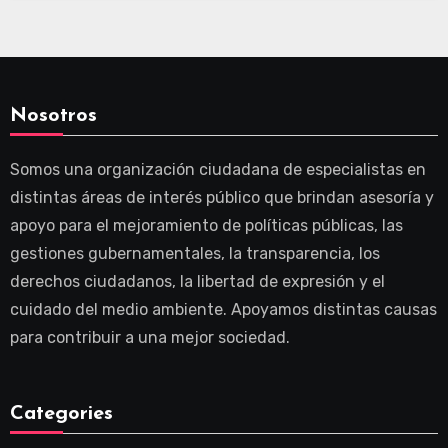
Nosotros
Somos una organización ciudadana de especialistas en
distintas áreas de interés público que brindan asesoría y
apoyo para el mejoramiento de políticas públicas, las
gestiones gubernamentales, la transparencia, los
derechos ciudadanos, la libertad de expresión y el
cuidado del medio ambiente. Apoyamos distintas causas
para contribuir a una mejor sociedad.
Categories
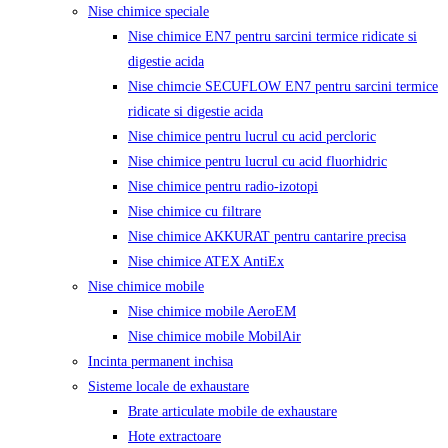
Nise chimice speciale
Nise chimice EN7 pentru sarcini termice ridicate si
digestie acida
Nise chimcie SECUFLOW EN7 pentru sarcini termice
ridicate si digestie acida
Nise chimice pentru lucrul cu acid percloric
Nise chimice pentru lucrul cu acid fluorhidric
Nise chimice pentru radio-izotopi
Nise chimice cu filtrare
Nise chimice AKKURAT pentru cantarire precisa
Nise chimice ATEX AntiEx
Nise chimice mobile
Nise chimice mobile AeroEM
Nise chimice mobile MobilAir
Incinta permanent inchisa
Sisteme locale de exhaustare
Brate articulate mobile de exhaustare
Hote extractoare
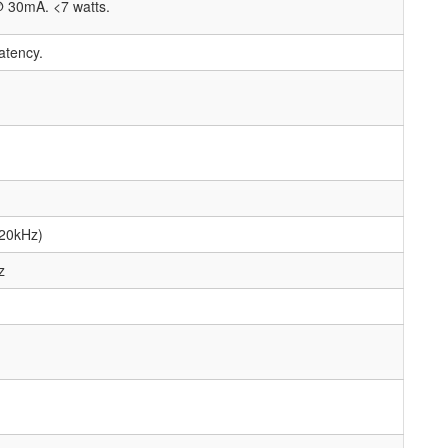
30mA. <7 watts.
latency.
 20kHz)
z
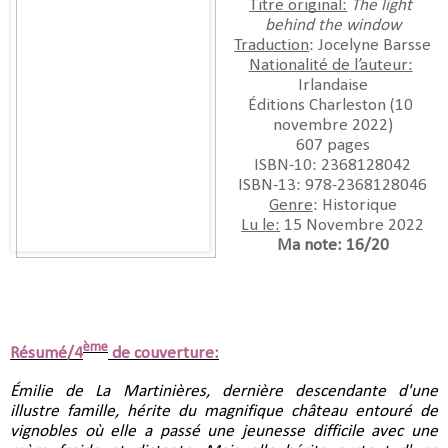
Titre original:
The light 
behind the window
Traduction
: Jocelyne Barsse
Nationalité de l’auteur:
Irlandaise
Éditions Charleston (10 
novembre 2022)
607 pages
ISBN-10:‎ 2368128042
ISBN-13:‎ 978-2368128046
Genre
: Historique
Lu le:
 15 Novembre 2022
Ma note: 16/20
ème
Résumé/4
de couverture:
Émilie de La Martinières, dernière descendante d'une 
illustre famille, hérite du magnifique château entouré de 
vignobles où elle a passé une jeunesse difficile avec une 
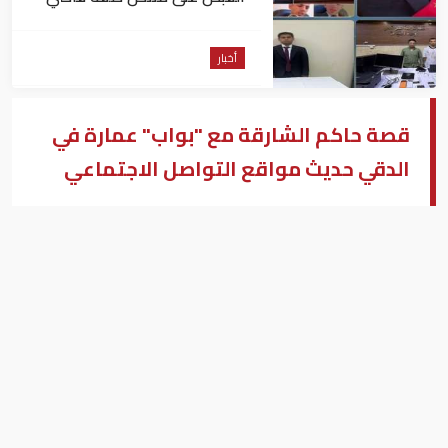
للاستيلاء على المواطنين
أخبار
قصة حاكم الشارقة مع "بواب" عمارة في
الدقي حديث مواقع التواصل الاجتماعي
الدكتور سلطان بن محمد القاسمي حاكم الشارقة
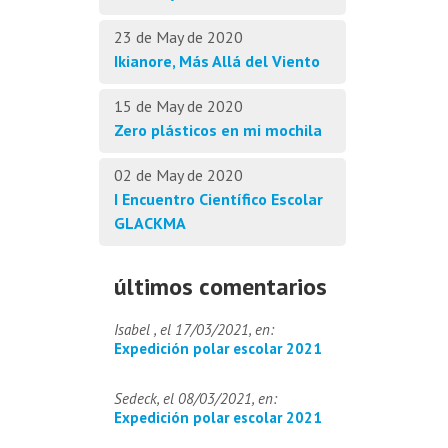
23 de May de 2020
Ikianore, Más Allá del Viento
15 de May de 2020
Zero plásticos en mi mochila
02 de May de 2020
I Encuentro Científico Escolar
GLACKMA
últimos comentarios
Isabel , el 17/03/2021, en:
Expedición polar escolar 2021
Sedeck, el 08/03/2021, en:
Expedición polar escolar 2021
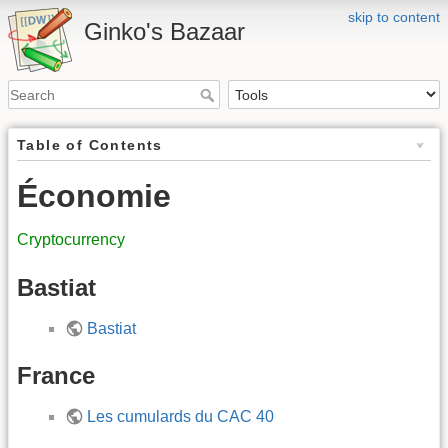
skip to content
Ginko's Bazaar
Table of Contents
Économie
Cryptocurrency
Bastiat
Bastiat
France
Les cumulards du CAC 40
☆ ☆ ☆ ☆ ☆ ☆ ☆
— WHAT YOU ARE ASKED TO DO —
Each line from the one that contains "últimos comentarios" through the end of the records should be restated exactly; include both end lines and leave any pictures out.

— ANSWER BOX —
últimos comentarios
Isabel , el 17/03/2021, en:
Expedición polar escolar 2021
Sedeck, el 08/03/2021, en:
Expedición polar escolar 2021
skip to content
Ginko's Bazaar
Table of Contents
Économie
Cryptocurrency
Bastiat
Bastiat
France
Les cumulards du CAC 40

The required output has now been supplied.